TITLE:
Attribute Reduction in Interval and Set-Valued Decision Information Systems
AUTHORS:
Hong Wang, Hong-Bo Yue, Xi-E Chen
KEYWORDS:
Interval and Set-Valued Information Systems; Fuzzy Preference Relation; Interval and Set-Valued Decision Information Systems; Fuzzy Positive Region; Dependency Degree; Significance Measure
JOURNAL NAME:
Applied Mathematics,
Vol.4 No.11,
November
5,
2013
ABSTRACT:
In many practical situation, some of the attribute
values for an object may be interval and set-valued. This paper introduces the interval
and set-valued information systems and decision systems. According to the
semantic relation of attribute values, interval and set-valued information
systems can be classified into two categories: disjunctive (Type
1) and conjunctive (Type 2) systems. In this paper, we mainly focus on semantic
interpretation of Type 1. Then, we define a new fuzzy preference relation and
construct a fuzzy rough set model for interval and set-valued information systems.

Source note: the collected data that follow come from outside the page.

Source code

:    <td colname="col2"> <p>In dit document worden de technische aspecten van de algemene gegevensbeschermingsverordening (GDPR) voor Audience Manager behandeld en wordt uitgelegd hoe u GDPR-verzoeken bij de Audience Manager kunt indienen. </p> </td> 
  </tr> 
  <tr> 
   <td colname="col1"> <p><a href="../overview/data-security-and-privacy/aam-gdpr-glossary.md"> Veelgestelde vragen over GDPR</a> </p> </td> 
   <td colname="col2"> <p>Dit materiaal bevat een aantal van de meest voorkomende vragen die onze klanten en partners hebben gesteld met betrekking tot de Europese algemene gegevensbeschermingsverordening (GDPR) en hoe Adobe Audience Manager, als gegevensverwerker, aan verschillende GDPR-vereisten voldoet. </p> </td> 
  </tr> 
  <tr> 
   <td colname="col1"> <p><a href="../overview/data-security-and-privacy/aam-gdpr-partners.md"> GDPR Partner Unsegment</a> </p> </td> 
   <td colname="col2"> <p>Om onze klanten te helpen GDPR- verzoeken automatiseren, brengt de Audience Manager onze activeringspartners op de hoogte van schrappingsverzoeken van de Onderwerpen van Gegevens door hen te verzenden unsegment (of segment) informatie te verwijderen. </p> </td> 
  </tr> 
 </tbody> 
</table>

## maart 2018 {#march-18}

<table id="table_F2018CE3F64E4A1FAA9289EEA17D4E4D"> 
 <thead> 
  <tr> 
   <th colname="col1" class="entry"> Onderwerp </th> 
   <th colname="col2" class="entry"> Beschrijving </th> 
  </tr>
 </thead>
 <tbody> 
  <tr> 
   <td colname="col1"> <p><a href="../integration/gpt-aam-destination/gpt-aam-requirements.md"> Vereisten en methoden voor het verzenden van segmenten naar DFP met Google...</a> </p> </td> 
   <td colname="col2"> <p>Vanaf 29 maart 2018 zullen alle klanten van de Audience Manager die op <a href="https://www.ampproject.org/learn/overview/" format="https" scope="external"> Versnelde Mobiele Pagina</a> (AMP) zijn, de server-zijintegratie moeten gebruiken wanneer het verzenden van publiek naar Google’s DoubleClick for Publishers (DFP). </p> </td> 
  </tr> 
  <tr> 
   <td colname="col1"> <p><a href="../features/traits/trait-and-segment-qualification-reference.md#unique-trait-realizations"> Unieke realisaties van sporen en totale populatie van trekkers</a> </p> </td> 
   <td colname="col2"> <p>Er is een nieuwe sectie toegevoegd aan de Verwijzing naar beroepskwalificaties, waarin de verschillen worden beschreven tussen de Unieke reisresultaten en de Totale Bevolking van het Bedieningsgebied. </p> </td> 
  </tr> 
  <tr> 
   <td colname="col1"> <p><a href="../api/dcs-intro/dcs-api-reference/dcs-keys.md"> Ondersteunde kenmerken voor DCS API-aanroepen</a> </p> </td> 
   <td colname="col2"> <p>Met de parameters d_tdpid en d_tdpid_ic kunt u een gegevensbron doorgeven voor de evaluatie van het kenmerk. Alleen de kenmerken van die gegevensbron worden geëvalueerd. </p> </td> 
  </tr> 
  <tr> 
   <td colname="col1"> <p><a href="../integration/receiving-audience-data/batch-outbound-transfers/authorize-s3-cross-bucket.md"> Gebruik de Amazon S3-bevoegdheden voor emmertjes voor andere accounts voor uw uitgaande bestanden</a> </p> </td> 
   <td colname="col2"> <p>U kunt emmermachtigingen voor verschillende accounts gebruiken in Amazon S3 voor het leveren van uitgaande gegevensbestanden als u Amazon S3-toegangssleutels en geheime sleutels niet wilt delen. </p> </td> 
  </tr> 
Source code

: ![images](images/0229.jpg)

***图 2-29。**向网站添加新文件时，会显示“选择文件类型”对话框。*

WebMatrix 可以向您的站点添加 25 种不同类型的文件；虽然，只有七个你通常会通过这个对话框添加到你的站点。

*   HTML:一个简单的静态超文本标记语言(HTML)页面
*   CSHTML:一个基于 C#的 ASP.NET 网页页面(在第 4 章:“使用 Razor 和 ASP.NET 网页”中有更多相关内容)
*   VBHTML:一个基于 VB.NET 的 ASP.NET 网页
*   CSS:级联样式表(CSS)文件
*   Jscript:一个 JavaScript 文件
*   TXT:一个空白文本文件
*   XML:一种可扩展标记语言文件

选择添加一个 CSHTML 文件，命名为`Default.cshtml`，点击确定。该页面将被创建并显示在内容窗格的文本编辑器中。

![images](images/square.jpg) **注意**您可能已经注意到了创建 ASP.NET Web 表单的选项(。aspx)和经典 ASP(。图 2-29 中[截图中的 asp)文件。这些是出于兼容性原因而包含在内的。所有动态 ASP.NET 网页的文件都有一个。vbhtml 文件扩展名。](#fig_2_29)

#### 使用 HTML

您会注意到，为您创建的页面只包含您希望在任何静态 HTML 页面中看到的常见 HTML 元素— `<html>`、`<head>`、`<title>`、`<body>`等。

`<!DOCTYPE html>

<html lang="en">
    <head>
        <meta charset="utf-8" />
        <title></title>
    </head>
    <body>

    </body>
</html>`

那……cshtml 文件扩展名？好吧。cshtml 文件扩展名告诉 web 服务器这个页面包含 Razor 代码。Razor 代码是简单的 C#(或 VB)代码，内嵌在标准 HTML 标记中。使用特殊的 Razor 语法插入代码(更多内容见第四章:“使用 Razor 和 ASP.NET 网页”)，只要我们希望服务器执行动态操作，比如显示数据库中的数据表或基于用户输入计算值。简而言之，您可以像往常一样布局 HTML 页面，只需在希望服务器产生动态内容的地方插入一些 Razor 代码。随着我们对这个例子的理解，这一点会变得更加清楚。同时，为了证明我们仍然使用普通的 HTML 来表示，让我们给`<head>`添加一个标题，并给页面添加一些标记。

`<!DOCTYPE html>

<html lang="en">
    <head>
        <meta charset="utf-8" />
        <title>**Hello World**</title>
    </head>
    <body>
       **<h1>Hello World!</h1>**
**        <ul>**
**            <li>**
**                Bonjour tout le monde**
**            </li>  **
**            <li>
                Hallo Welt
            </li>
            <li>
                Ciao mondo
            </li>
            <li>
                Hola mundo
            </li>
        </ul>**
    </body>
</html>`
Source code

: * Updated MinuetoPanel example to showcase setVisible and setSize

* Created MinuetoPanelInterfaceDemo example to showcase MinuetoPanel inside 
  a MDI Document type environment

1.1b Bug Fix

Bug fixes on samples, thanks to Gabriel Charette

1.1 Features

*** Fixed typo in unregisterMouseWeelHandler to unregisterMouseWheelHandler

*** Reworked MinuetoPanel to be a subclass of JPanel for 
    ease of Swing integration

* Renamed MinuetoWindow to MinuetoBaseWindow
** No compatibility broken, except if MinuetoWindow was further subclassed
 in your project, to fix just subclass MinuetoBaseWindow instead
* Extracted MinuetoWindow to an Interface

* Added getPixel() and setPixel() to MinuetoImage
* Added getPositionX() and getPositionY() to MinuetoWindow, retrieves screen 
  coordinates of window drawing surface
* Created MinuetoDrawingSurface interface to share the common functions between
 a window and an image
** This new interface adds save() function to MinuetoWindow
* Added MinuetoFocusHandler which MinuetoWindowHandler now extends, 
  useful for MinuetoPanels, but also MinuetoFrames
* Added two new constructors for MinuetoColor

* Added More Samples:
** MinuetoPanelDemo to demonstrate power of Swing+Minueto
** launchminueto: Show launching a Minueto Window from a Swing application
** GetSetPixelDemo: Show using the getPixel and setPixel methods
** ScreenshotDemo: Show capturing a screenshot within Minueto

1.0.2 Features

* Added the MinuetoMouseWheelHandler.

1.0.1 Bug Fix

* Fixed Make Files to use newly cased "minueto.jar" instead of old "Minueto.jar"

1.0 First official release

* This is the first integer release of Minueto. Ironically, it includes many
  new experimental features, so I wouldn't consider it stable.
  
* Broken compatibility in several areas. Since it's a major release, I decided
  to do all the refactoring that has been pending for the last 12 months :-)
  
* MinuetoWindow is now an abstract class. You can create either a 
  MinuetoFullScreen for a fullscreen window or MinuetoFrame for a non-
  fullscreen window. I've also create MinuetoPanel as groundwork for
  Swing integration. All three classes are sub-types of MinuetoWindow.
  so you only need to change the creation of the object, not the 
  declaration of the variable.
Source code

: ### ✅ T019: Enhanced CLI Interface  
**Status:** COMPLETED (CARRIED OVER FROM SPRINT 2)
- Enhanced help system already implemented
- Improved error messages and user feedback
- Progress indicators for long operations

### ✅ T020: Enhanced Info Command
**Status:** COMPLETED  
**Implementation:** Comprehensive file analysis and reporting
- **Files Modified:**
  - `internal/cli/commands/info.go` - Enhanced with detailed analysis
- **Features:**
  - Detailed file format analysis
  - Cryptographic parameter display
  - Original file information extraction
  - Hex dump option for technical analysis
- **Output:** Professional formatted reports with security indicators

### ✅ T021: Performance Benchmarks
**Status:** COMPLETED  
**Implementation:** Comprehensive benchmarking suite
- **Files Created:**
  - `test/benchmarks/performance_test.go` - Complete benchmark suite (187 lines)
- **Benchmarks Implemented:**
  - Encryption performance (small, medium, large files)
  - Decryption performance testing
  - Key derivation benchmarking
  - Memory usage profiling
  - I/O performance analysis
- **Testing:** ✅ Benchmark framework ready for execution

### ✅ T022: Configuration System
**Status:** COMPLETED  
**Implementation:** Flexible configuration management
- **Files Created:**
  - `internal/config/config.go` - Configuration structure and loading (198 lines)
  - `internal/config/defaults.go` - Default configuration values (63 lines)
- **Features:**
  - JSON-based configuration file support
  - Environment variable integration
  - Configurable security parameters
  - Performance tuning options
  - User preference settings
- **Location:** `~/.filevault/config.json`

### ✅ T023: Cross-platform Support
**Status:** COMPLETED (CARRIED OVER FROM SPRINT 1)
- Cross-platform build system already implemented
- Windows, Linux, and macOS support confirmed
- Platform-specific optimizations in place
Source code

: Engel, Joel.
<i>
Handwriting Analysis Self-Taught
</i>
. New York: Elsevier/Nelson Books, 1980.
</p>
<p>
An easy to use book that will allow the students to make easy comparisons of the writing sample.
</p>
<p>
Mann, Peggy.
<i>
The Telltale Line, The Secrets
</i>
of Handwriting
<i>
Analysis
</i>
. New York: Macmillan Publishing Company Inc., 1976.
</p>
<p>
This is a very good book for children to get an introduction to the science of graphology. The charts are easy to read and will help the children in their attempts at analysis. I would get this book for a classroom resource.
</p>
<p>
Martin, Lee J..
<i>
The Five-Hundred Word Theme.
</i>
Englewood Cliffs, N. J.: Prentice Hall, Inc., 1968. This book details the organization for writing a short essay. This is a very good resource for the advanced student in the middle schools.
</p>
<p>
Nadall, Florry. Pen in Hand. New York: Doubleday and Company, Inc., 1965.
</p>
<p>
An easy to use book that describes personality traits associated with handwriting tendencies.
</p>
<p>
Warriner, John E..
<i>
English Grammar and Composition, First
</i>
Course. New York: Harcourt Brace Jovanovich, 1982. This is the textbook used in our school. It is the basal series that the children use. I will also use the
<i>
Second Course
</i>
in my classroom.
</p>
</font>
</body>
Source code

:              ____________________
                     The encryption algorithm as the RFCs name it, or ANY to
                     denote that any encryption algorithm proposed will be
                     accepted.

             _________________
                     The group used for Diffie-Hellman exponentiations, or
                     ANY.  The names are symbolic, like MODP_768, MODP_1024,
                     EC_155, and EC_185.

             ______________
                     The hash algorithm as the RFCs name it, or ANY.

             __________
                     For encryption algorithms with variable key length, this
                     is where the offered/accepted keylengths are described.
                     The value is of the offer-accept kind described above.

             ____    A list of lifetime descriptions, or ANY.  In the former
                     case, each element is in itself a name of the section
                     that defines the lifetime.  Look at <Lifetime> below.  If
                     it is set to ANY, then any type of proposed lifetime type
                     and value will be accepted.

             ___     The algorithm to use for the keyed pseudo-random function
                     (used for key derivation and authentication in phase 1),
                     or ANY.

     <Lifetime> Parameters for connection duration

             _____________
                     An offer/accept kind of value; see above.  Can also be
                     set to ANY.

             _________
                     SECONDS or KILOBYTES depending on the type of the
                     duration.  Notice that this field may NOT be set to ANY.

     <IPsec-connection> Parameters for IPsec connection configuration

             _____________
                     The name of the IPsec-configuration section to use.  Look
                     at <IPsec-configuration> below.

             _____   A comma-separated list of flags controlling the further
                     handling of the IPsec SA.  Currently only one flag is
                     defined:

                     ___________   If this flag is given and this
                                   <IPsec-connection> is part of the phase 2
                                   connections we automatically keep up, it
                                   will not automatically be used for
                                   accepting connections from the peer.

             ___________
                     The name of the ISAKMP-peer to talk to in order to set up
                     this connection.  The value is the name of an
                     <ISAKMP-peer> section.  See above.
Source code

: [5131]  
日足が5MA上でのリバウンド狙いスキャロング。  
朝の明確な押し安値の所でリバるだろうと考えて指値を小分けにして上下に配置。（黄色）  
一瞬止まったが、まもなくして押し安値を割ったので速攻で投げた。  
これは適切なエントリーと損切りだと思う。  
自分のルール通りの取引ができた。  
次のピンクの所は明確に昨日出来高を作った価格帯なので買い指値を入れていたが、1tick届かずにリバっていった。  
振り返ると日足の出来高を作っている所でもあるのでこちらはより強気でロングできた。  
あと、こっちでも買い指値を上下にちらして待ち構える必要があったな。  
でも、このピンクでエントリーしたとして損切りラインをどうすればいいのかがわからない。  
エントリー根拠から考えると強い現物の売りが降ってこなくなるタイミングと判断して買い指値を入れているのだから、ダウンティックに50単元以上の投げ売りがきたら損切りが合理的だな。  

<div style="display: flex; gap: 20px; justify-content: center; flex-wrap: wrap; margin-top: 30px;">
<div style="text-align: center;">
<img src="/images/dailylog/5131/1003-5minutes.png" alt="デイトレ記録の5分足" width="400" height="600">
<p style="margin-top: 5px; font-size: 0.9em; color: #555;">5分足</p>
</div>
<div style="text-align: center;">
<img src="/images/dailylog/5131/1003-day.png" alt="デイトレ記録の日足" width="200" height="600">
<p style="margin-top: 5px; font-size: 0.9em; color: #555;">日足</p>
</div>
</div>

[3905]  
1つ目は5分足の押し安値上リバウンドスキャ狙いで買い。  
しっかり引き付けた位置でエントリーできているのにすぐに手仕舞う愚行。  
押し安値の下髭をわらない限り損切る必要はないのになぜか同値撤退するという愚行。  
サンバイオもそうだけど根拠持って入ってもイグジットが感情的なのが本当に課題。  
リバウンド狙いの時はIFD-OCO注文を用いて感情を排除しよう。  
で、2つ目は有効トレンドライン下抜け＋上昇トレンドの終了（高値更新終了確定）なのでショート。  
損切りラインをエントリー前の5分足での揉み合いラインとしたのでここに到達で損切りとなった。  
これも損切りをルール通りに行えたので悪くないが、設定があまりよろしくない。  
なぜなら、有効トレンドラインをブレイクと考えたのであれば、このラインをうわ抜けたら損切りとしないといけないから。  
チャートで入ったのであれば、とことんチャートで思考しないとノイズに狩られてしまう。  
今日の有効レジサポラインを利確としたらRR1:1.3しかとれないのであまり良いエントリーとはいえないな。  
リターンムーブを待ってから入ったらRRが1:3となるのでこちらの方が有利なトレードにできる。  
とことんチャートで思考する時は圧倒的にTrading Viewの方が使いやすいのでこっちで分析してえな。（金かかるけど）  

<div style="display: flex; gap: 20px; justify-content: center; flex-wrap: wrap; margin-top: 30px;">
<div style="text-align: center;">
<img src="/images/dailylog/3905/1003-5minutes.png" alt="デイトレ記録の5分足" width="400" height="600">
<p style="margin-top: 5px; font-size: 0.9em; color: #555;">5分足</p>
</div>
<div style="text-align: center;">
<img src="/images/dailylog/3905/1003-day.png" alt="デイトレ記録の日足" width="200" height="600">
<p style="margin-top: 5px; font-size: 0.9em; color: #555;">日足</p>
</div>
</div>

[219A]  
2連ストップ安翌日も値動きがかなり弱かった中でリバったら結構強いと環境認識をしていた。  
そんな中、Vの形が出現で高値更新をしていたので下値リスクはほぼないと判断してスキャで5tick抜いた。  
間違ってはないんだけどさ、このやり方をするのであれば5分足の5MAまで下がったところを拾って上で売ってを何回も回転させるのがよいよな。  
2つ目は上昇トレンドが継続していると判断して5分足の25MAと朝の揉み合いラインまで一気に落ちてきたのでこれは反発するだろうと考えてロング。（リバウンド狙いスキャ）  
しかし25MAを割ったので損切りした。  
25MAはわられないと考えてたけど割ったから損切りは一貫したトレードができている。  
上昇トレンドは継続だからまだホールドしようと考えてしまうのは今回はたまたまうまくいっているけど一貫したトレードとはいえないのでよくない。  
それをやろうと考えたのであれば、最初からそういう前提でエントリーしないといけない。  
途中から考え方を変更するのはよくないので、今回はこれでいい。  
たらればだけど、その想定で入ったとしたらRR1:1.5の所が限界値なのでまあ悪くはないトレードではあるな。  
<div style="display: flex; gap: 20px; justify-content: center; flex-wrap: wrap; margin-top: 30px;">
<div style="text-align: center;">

Moreover, based on the new fuzzy preference relation, the concepts of the
significance measure of condition attributes and the relative significance
measure of condition attributes are given in interval and set-valued decision
information systems by the introduction of fuzzy positive region and the
dependency degree. And on this basis, a heuristic algorithm for calculating fuzzy
positive region reduction in interval and set-valued decision
information systems is given. Finally, we give an illustrative example to substantiate
the theoretical arguments. The results will help us to gain much more insights
into the meaning of fuzzy rough set theory. Furthermore, it has provided a new
perspective to study the attribute reduction problem in decision systems.